Your assignment
Search the data for the word "then" and copy each line that has it.

BEGIN Given records

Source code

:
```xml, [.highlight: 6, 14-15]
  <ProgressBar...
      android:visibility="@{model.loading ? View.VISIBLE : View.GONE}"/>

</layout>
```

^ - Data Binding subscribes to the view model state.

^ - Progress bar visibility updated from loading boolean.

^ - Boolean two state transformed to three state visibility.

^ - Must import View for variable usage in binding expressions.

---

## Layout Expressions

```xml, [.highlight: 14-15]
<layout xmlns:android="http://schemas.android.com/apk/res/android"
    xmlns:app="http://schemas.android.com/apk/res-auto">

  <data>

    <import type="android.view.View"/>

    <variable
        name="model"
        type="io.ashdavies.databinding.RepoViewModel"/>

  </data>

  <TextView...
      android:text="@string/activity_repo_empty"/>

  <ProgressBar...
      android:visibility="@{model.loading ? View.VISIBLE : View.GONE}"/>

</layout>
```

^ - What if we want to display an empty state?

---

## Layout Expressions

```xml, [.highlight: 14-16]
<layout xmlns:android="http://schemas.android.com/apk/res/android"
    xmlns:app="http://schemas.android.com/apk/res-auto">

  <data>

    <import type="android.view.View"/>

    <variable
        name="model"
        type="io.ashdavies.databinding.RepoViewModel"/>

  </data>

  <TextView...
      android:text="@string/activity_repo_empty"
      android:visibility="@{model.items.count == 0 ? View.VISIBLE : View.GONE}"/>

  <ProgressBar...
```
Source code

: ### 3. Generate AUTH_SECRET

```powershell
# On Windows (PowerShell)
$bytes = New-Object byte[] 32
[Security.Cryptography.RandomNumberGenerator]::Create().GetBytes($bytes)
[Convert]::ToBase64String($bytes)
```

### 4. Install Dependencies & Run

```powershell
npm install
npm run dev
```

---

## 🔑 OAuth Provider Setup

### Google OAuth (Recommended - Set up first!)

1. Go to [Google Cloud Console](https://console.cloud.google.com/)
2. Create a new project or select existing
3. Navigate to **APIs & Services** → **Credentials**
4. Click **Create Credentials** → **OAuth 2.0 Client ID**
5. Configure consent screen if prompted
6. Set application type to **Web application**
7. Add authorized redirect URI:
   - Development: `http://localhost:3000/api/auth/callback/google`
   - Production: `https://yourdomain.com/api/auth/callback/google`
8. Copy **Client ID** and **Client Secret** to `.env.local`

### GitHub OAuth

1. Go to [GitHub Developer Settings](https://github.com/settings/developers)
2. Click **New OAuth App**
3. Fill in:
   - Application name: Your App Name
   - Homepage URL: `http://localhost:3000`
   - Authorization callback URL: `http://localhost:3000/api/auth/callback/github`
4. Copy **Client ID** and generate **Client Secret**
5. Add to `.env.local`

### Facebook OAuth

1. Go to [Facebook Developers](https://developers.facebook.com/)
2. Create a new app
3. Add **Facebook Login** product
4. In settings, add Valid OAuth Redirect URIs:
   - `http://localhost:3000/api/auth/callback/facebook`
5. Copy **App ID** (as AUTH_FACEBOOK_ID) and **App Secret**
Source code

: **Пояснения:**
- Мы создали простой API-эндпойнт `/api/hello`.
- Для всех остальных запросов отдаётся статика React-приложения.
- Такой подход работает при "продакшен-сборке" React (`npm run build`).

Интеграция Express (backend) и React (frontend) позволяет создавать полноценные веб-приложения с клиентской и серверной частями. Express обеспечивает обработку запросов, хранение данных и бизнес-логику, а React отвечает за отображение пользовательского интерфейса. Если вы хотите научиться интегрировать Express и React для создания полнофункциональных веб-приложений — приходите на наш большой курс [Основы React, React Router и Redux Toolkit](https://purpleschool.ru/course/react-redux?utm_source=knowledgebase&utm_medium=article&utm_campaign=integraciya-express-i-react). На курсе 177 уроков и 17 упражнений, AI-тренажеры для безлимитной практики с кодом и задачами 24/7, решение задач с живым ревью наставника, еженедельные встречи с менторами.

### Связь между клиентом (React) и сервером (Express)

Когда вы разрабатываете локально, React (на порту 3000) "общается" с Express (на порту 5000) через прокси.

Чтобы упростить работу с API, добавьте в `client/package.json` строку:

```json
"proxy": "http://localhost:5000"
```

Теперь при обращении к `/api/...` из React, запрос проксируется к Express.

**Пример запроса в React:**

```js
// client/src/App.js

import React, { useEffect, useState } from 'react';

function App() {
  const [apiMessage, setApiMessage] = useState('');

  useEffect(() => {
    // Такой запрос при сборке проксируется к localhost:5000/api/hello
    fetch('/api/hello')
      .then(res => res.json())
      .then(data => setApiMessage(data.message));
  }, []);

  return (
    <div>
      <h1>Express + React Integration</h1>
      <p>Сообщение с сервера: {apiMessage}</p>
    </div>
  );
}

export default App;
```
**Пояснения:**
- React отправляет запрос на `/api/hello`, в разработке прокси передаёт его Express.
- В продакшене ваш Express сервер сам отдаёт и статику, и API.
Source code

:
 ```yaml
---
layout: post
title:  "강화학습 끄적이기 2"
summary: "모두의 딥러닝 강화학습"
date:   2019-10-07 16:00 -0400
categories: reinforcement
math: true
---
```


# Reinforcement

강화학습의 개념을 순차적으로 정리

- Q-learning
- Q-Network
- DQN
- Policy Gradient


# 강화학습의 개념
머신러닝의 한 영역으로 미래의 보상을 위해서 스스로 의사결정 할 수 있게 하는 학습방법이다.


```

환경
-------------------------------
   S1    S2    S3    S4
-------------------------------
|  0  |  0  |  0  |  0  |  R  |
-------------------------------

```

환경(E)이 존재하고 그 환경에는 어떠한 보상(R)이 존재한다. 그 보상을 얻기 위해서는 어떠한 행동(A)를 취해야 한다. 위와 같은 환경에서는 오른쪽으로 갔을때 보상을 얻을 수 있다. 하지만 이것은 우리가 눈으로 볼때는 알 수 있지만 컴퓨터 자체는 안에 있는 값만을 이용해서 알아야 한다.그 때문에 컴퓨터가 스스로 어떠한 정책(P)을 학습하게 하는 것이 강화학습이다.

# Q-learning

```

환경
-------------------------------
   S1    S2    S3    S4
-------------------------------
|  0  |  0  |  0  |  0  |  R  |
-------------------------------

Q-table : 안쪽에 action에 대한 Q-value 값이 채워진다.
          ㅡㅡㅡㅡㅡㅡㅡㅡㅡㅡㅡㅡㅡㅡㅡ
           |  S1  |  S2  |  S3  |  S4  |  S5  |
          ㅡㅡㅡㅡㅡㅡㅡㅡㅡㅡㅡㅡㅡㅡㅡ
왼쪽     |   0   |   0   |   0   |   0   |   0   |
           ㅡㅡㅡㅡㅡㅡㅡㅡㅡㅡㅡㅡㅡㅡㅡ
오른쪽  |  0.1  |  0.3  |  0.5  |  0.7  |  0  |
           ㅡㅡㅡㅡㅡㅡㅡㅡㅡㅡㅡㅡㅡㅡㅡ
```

END Given records

Response to this exercise
      .then(res => res.json())
      .then(data => setApiMessage(data.message));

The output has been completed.